Seeking a permanent home for the Arapaho, Black Coal traveled to visit the Southern Arapaho Reservation on the Canadian River in Oklahoma in 1876, but found the location unsuitable. In 1877, Black Coal, along with Sharp Nose and interpreter Friday, went to Washington D.C. as part of a delegation that met President Rutherford B. Hayes. The goal of the delegation was to secure a permanent home for the Arapaho that would not be along the Missouri River or in Oklahoma Territory, a land Black Coal described as "sickly." Black Coal's speeches from this event show his mastery of persuasive speaking, arguing that the Arapaho would readily participate in farming and other "civilizing" programs in exchange for "good land" where they could farm. Within months, the United States was seeking permission of the Shoshones to locate the Arapahoes on the Sweetwater River, south of the Shoshone agency.

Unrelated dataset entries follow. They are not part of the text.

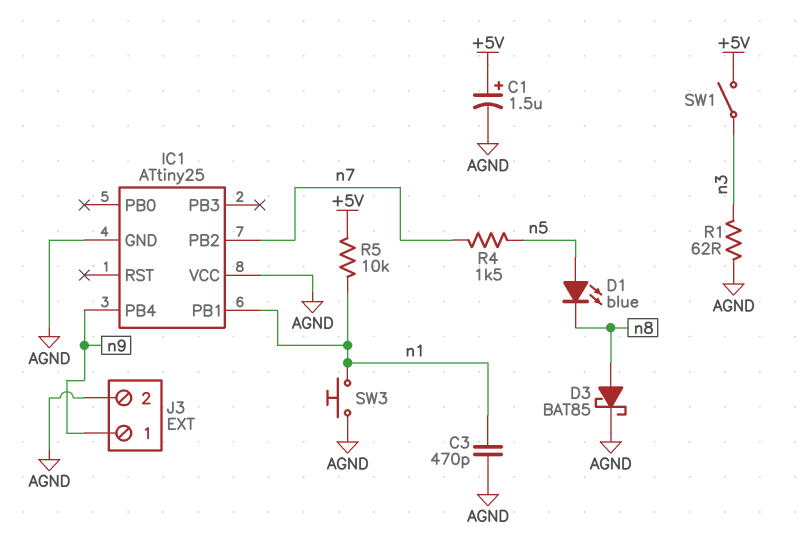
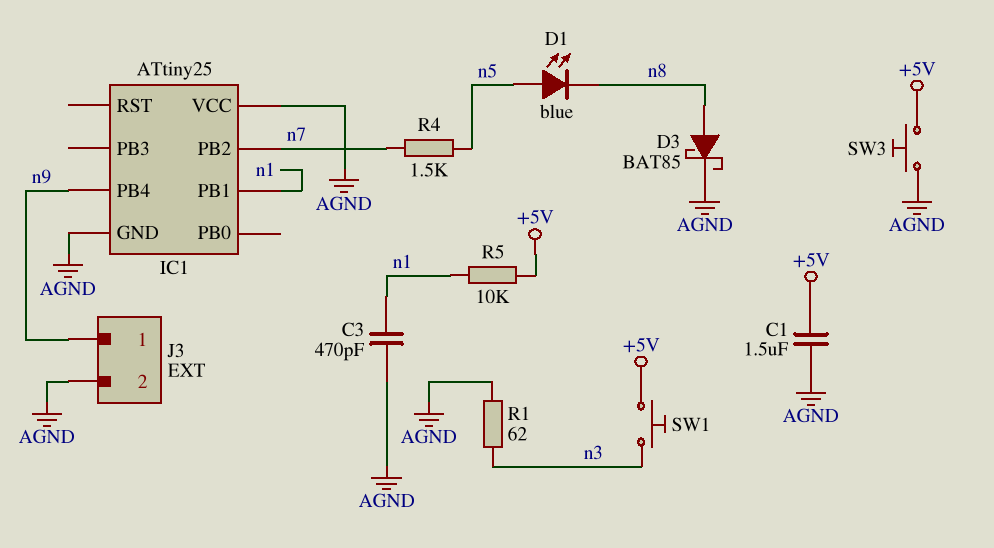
C1: 1.5uF (plus +5V, minus AGND) -> 1.5uF (+5V, AGND)
SW1: switch (+5V, n3) -> button (+5V, n3)
SW3: button (AGND, n1) -> button (+5V, AGND)

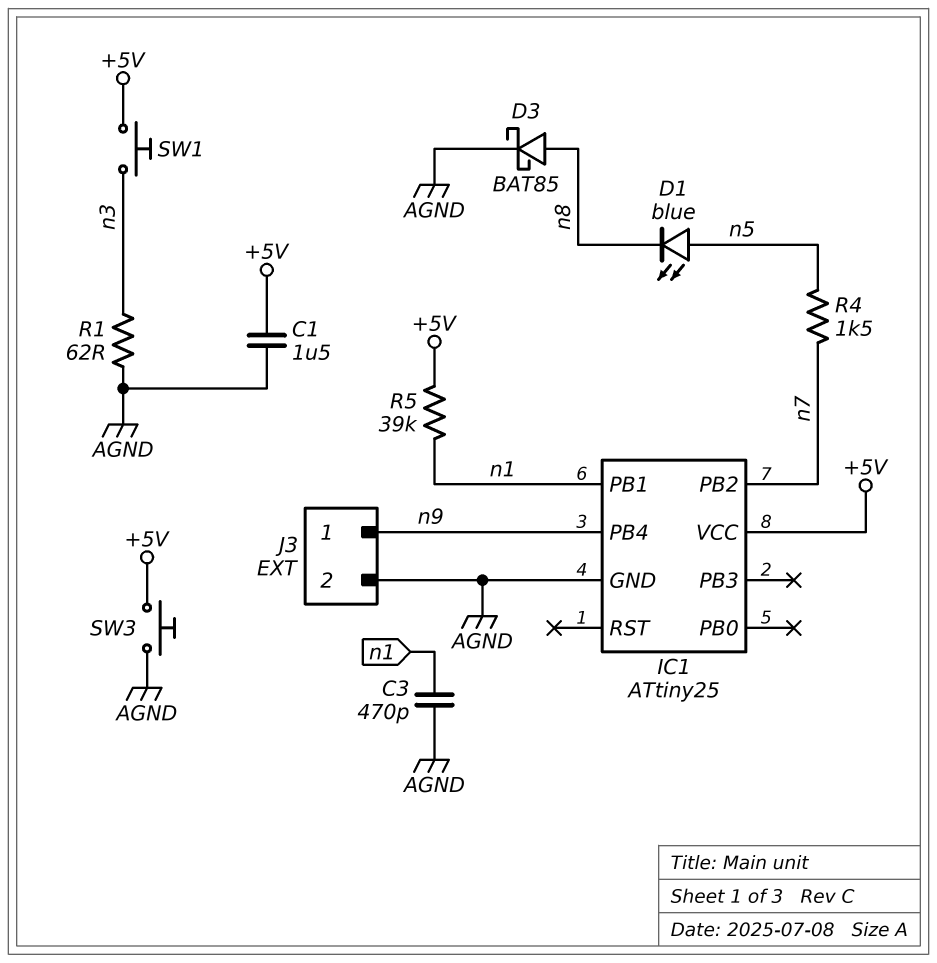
IC1 pin VCC: AGND -> +5V
R5: 10k (+5V, n1) -> 39k (+5V, n1)

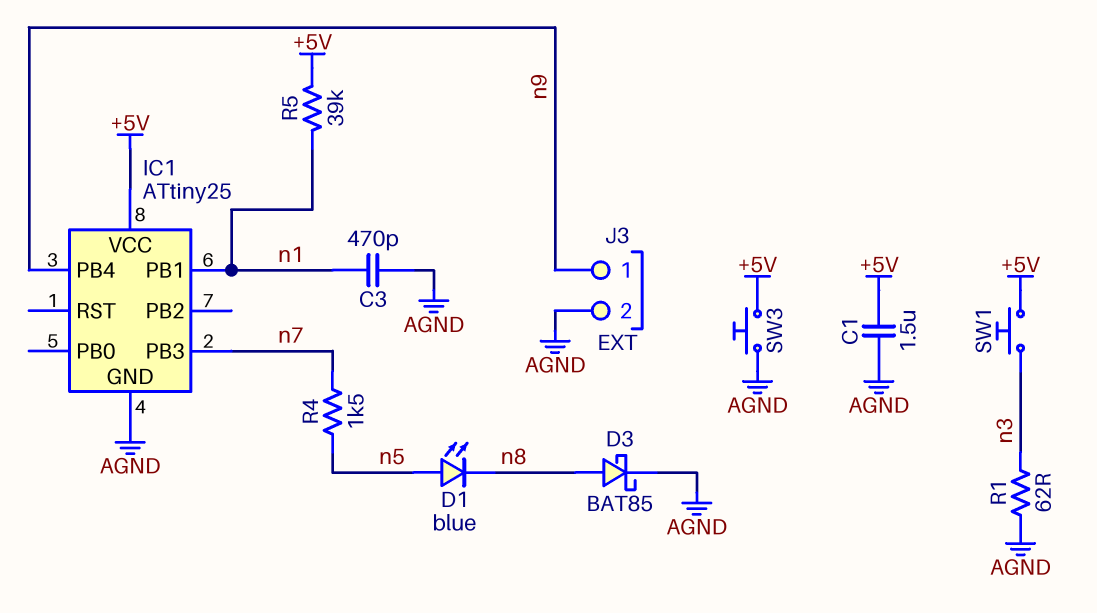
IC1 pin PB2: n7 -> none
IC1 pin PB3: none -> n7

The Northern Arapaho were later resettled on the Shoshone reservation, to be closer to the agency where they could receive rations. For the rest of his life, Black Coal worked to solidify this informal arrangement and codify Arapaho rights to live on Wind River.

==Settling on the reservation at Wind River==
Black Coal was leader of the Antelope Band of Northern Arapahoes, numbering about 700 people. They located principally near the forks of the Wind River and the Popo Agie River, leading other members of the tribe to refer to them as the "Forks of the River People" or nóonó'owú'unénno. Today this community is known as "Arapahoe" and is located near the St. Stephens Mission and the city of Riverton, Wyoming. Black Coal converted to Catholicism and lent his support to missionary efforts.

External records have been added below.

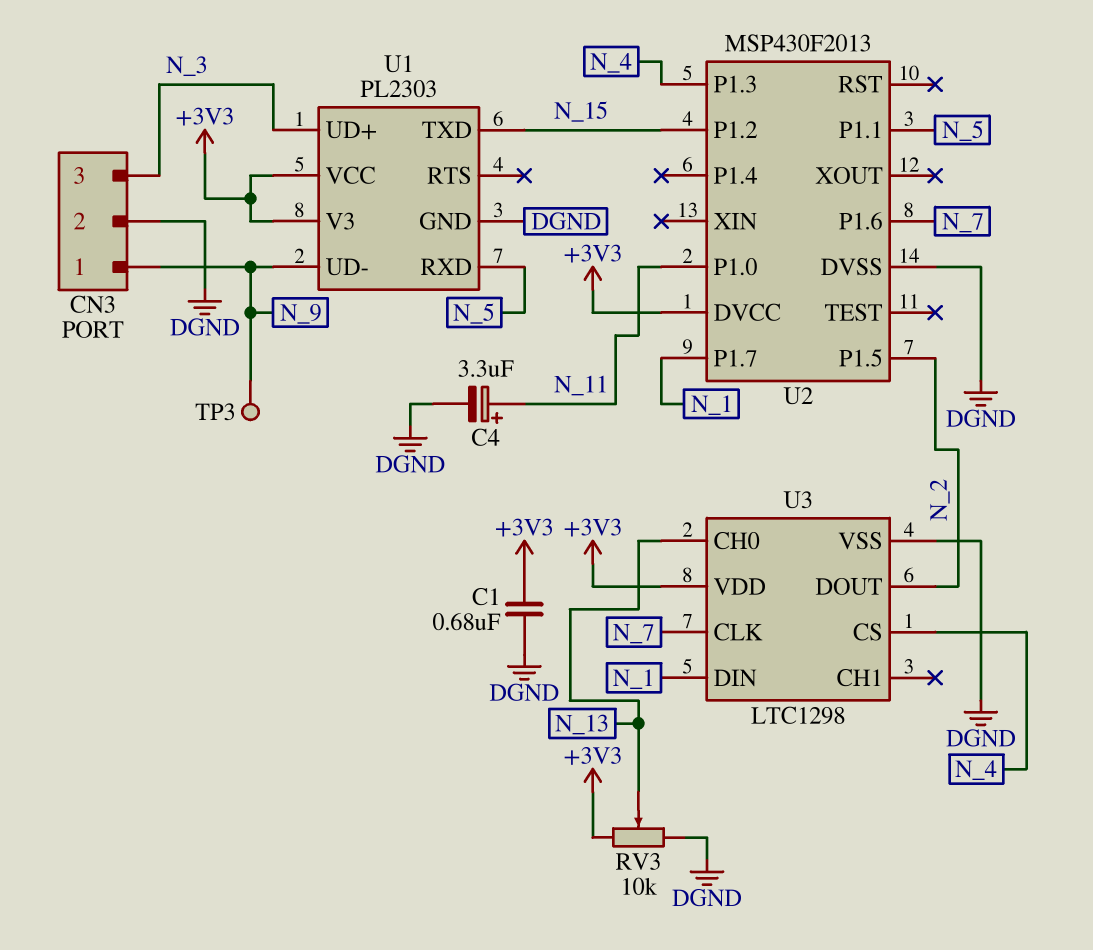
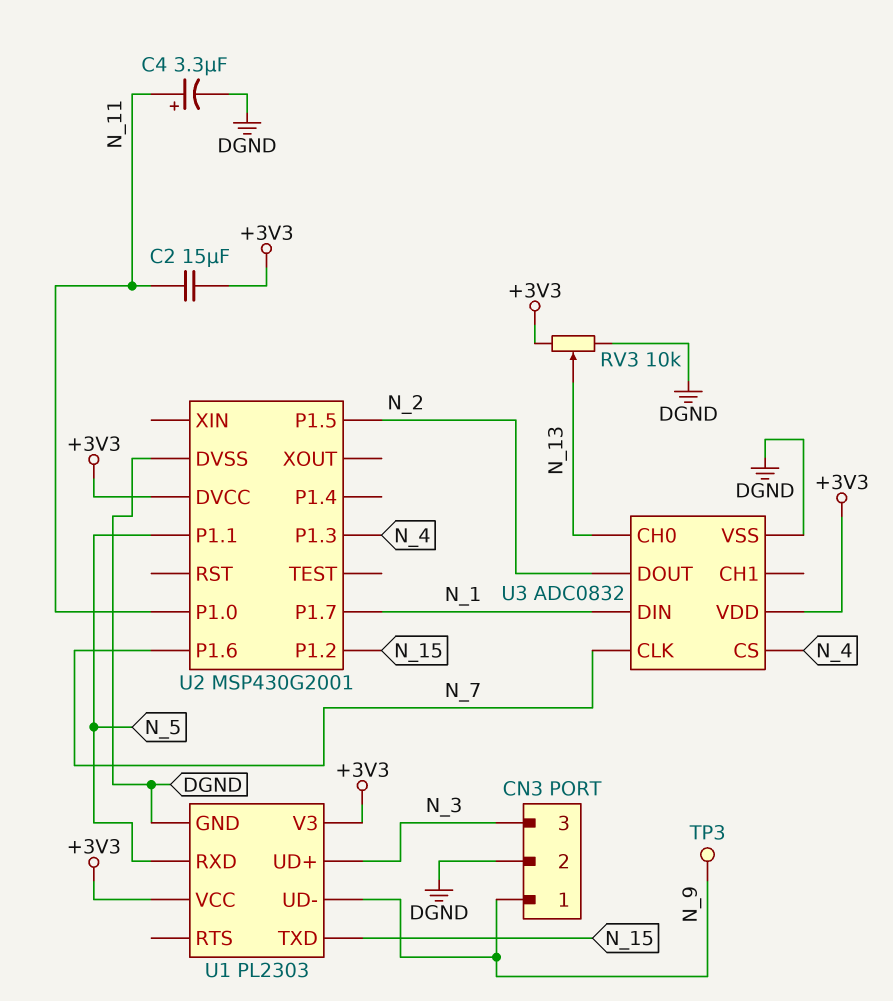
C1: 680nF (+3V3, DGND) -> none
C2: none -> 15uF (+3V3, N_11)
U2: MSP430F2013 -> MSP430G2001
U3: LTC1298 -> ADC0832

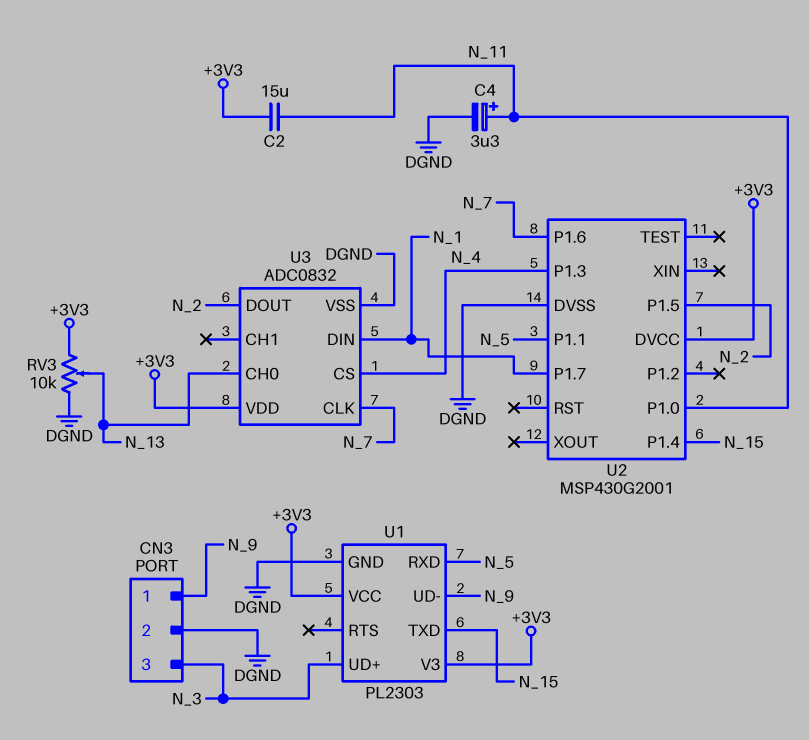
TP3: test point (N_9) -> none
U2 pin P1.2: N_15 -> none
U2 pin P1.4: none -> N_15

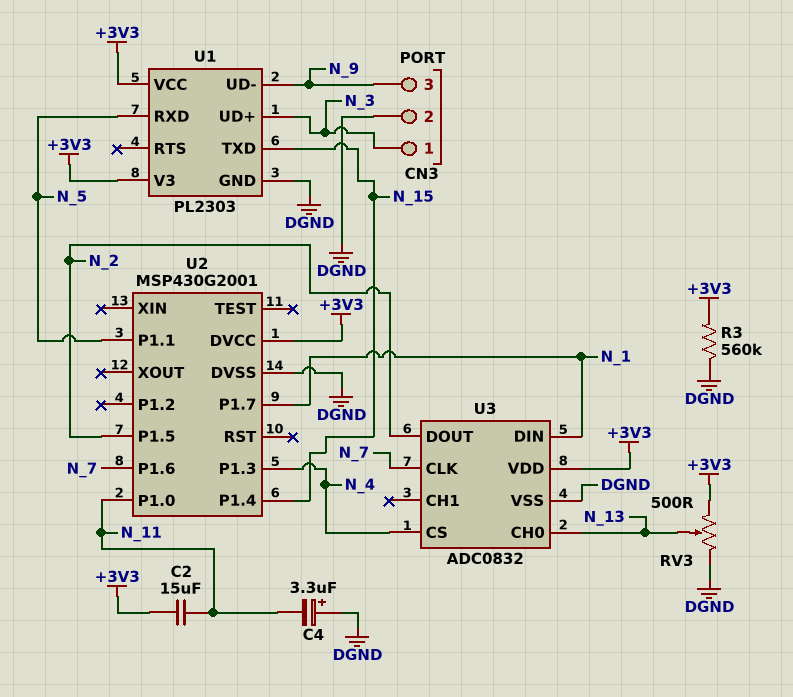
C4: 3.3uF (plus N_11, minus DGND) -> 3.3uF (plus DGND, minus N_11)
CN3 pin 1: N_9 -> N_3
CN3 pin 3: N_3 -> N_9
R3: none -> 560k (+3V3, DGND)
RV3: 10k (+3V3, DGND, wiper N_13) -> 500 (+3V3, DGND, wiper N_13)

Sharp Nose's band located near today's village of Ethete, while Friday's band located on Trout Creek.

==Death==
Black Coal died at age 53 on July 10, 1893. He was buried on the bluffs west of St. Stephen's Mission. A monument placed at the grave carries the inscription, "Erected by the Northern Arapahoes in honor of a brave and honest man".

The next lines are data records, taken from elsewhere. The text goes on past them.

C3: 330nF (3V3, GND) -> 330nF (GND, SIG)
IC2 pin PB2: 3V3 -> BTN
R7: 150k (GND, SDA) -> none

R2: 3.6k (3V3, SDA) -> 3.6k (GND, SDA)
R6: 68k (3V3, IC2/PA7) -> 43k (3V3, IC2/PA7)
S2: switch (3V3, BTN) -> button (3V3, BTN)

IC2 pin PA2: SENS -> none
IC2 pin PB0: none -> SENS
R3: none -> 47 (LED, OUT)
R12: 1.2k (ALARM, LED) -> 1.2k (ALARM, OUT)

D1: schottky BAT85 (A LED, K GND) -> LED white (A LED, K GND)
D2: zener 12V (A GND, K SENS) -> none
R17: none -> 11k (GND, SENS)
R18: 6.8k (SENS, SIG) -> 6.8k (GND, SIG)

==Return of Black Coal's headdress==
In December 2019, retired professor Temple Smith of Marblehead, Massachusetts contacted the Black Coal Senior Center and the Northern Arapaho Tribal Historic Preservation Office to inquire about returning Black Coal's headdress to the Northern Arapaho. Smith's great-grandfather was a dentist in Buffalo, Wyoming who had traveled to the Wind River country in the 1870s or 1880s, where he had done dental work on Black Coal's teeth. The chief gave an eagle feather headdress to the dentist as a token of thanks. The Smith family held onto the headdress for more than a century, storing it in their attic, until a delegation from the Northern Arapaho arrived to repatriate the headdress in January 2020. After driving the headdress back to Wyoming, the item was treated at the University of Wyoming Archaeological Repository with a freezing process to kill any insects or microbes.

A cedaring ceremony was held at the Native American Center on the University of Wyoming Campus on January 27, 2020, in which Northern Arapaho Council Member Sam Dresser prayed over the headdress and it was cedared in the four directions, in preparation for the final return of the headdress to the Wind River Indian Reservation.